| Instructions to follow |
Transcribe every line of text in the records below verbatim, in order. Omit the pictures from the output.

| Data for this exercise |
++++++

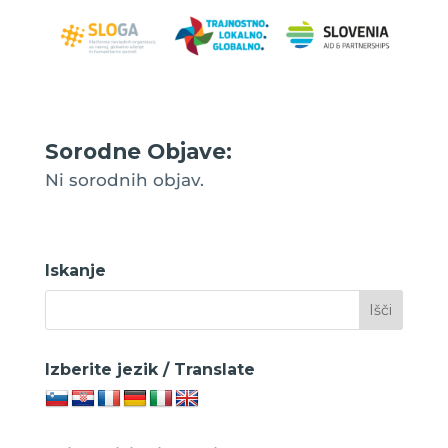
Sorodne Objave:
Ni sorodnih objav.
Iskanje
Izberite jezik / Translate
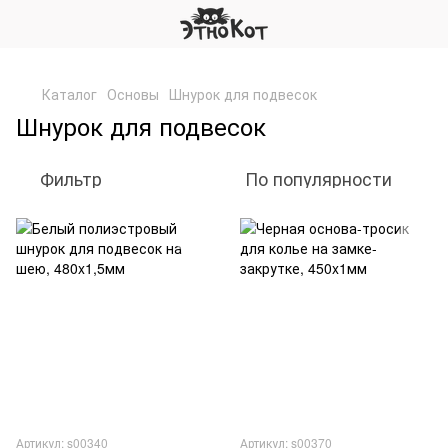
,
Каталог
Основы
Шнурок для подвесок
Шнурок для подвесок
Фильтр
По популярности
Артикул: s00340
Артикул: s00370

++++++

| Reply |
Sorodne Objave:
Ni sorodnih objav.
Iskanje
Izberite jezik / Translate
,
Каталог
Основы
Шнурок для подвесок
Шнурок для подвесок
Фильтр
По популярности
Артикул: s00340
Артикул: s00370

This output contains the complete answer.